== Extracted information ==

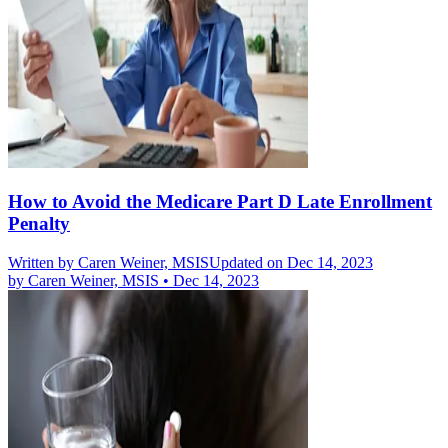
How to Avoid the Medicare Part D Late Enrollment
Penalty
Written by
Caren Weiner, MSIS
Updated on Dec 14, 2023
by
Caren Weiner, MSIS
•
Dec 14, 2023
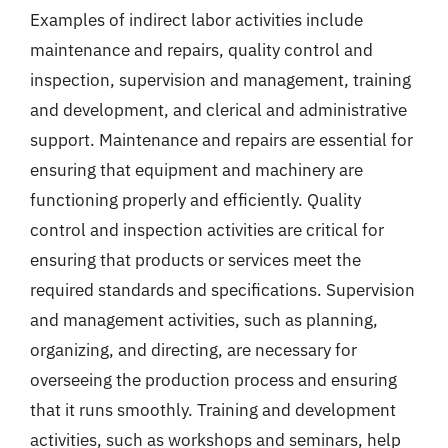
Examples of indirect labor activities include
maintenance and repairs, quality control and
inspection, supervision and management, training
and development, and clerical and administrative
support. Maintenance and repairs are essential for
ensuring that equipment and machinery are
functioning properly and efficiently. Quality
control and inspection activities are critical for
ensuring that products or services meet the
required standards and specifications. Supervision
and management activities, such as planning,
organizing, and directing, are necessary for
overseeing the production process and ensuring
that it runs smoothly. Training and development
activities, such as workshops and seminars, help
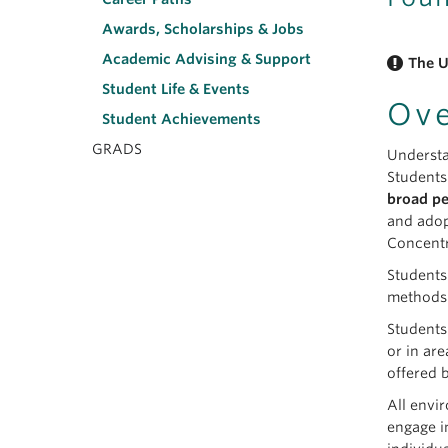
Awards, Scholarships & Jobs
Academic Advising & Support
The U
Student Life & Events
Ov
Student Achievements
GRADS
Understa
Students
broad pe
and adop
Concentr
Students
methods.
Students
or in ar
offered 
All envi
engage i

===
== Extracted information ==

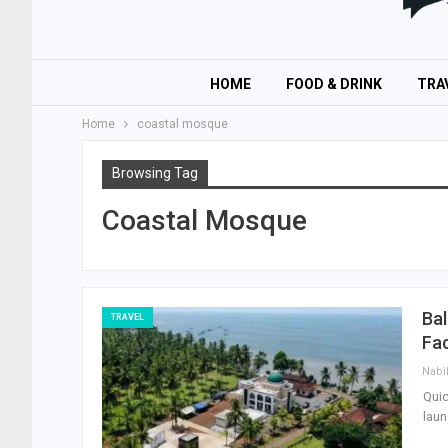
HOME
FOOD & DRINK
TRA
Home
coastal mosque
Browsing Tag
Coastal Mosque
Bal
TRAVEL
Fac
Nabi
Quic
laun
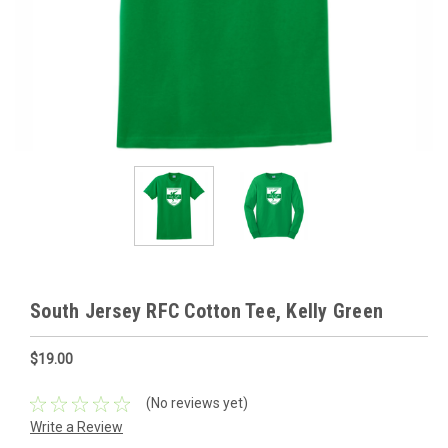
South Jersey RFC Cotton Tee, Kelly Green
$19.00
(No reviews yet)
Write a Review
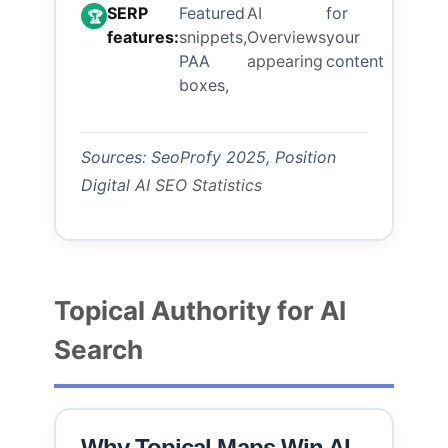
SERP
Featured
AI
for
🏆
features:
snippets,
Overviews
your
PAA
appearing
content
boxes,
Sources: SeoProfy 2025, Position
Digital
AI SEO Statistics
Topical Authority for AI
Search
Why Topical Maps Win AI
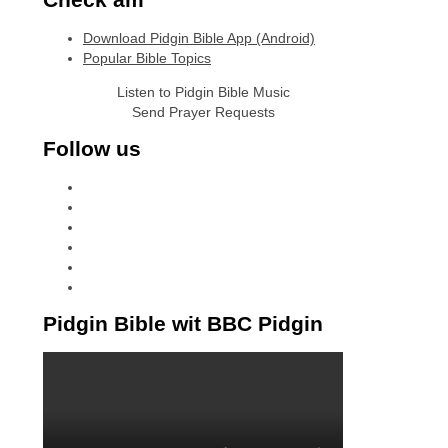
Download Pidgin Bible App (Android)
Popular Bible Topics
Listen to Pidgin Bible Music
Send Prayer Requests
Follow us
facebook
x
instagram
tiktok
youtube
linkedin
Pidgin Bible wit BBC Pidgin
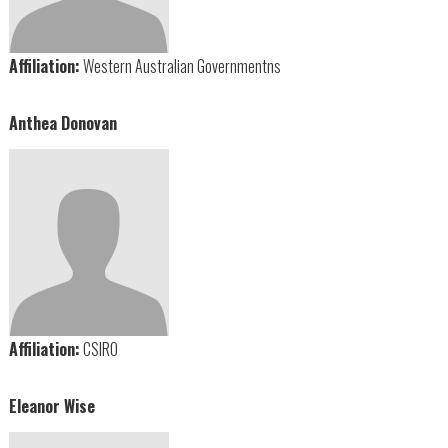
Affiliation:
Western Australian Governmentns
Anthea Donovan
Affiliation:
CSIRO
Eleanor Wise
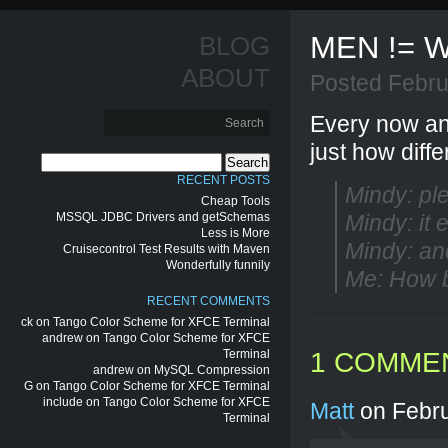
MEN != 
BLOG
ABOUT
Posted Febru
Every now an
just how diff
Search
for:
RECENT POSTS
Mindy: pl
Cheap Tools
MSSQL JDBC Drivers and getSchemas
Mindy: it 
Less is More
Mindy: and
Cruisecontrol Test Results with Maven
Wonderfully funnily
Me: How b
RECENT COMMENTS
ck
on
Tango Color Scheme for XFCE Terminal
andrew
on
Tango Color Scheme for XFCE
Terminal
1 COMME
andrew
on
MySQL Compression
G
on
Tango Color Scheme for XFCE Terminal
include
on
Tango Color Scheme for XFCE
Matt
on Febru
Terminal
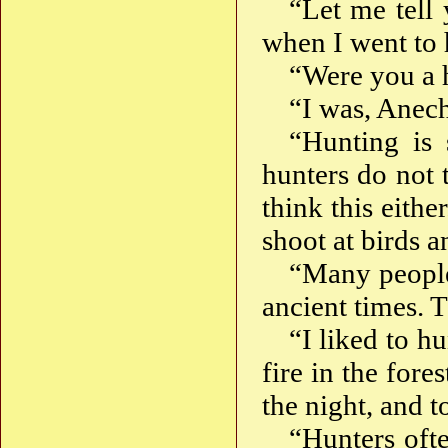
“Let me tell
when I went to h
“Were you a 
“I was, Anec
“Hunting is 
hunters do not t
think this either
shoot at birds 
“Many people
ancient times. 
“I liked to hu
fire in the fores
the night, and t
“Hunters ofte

===
== Extracted information ==

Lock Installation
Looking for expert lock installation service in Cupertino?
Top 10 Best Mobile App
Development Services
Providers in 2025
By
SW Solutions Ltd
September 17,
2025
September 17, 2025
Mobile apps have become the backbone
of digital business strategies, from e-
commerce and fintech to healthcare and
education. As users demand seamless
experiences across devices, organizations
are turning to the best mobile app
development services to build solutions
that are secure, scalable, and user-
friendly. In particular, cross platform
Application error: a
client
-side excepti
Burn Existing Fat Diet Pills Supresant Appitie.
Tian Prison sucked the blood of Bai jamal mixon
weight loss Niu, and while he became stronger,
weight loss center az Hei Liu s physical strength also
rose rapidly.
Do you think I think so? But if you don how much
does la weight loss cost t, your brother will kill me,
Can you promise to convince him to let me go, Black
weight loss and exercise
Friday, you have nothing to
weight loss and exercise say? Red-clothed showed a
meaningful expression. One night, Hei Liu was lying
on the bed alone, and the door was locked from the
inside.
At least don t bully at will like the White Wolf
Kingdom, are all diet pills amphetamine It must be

===

_Action item_: Copy the lines of the records from the line containing "South Jersey RFC Cotton Tee, Kelly Green" up to and including the line containing "Eleanor Wise", word for word, leaving out the pictures.

_Solution to the problem_:
South Jersey RFC Cotton Tee, Kelly Green
$19.00
(No reviews yet)
Write a Review
SERP
Featured
AI
for
🏆
features:
snippets,
Overviews
your
PAA
appearing
content
boxes,
Sources: SeoProfy 2025, Position
Digital
AI SEO Statistics
Topical Authority for AI
Search
Why Topical Maps Win AI
Download Pidgin Bible App (Android)
Popular Bible Topics
Listen to Pidgin Bible Music
Send Prayer Requests
Follow us
facebook
x
instagram
tiktok
youtube
linkedin
Pidgin Bible wit BBC Pidgin
Affiliation:
Western Australian Governmentns
Anthea Donovan
Affiliation:
CSIRO
Eleanor Wise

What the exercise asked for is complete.